PROBLEM REQUIREMENTS
Set down every entry exactly as it stands, omitting any picture.

Collection entries
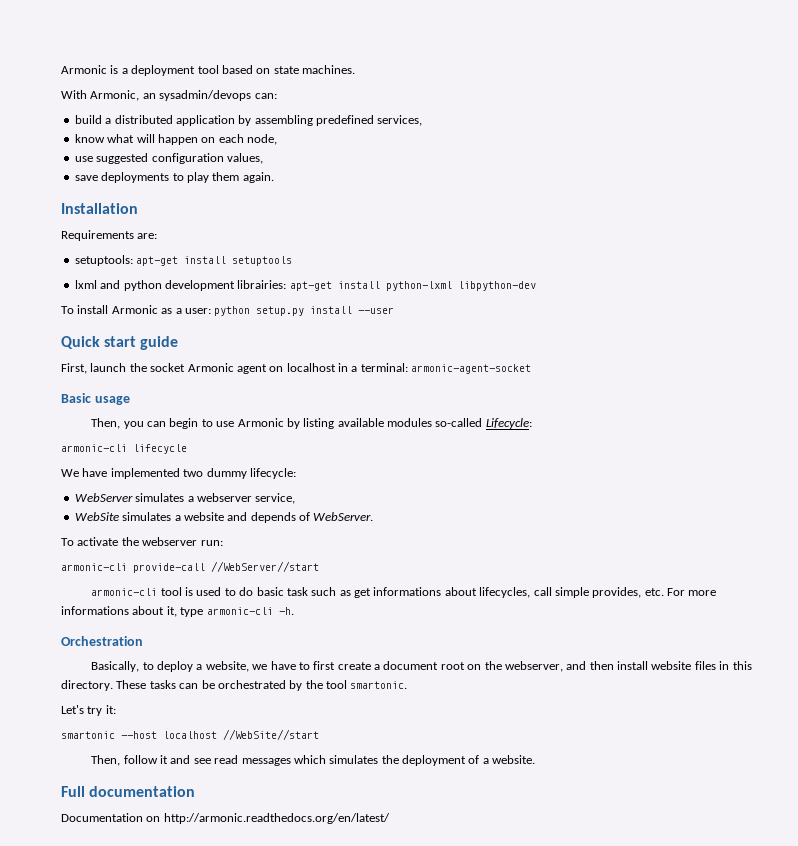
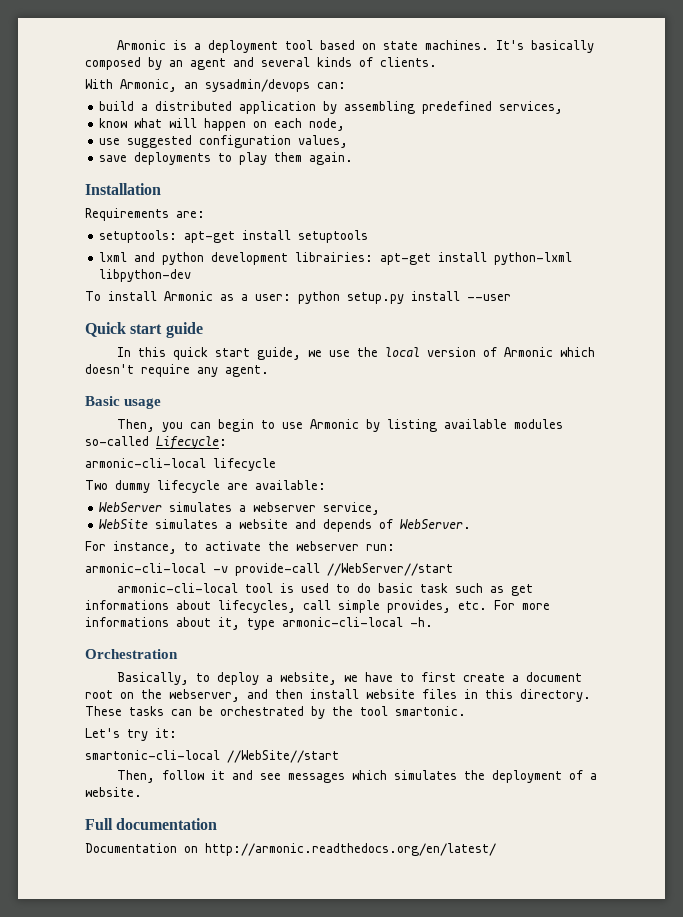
(355, 69) none -> [496,40,595,53] [85,57,437,70] It's basically composed by an agent and several kinds of clients.
[61,363,532,374] First, launch the socket Armonic agent on localhost in a terminal: armonic-agent-socket -> [117,347,596,360] [85,364,269,377] In this quick start guide, we use the local version of Armonic which doesn't require any agent.
[61,444,127,452] armonic-cli -> [85,458,206,468] armonic-cli-local
[61,468,296,479] We have implemented two dummy lifecycle: -> [85,480,326,493] Two dummy lifecycle are available:
[61,538,74,546] To -> [85,541,198,554] For instance, to
[61,563,127,571] armonic-cli -> [85,563,228,573] armonic-cli-local -v
[91,588,158,596] armonic-cli -> [117,583,239,593] armonic-cli-local
[206,607,273,615] armonic-cli -> [282,617,403,627] armonic-cli-local
[61,731,217,739] smartonic --host localhost -> [85,750,220,760] smartonic-cli-local
[214,755,239,764] read -> (282, 776) none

ANSWER SPACE
(355, 69) none -> [496,40,595,53] [85,57,437,70] It's basically composed by an agent and several kinds of clients.
[61,363,532,374] First, launch the socket Armonic agent on localhost in a terminal: armonic-agent-socket -> [117,347,596,360] [85,364,269,377] In this quick start guide, we use the local version of Armonic which doesn't require any agent.
[61,444,127,452] armonic-cli -> [85,458,206,468] armonic-cli-local
[61,468,296,479] We have implemented two dummy lifecycle: -> [85,480,326,493] Two dummy lifecycle are available:
[61,538,74,546] To -> [85,541,198,554] For instance, to
[61,563,127,571] armonic-cli -> [85,563,228,573] armonic-cli-local -v
[91,588,158,596] armonic-cli -> [117,583,239,593] armonic-cli-local
[206,607,273,615] armonic-cli -> [282,617,403,627] armonic-cli-local
[61,731,217,739] smartonic --host localhost -> [85,750,220,760] smartonic-cli-local
[214,755,239,764] read -> (282, 776) none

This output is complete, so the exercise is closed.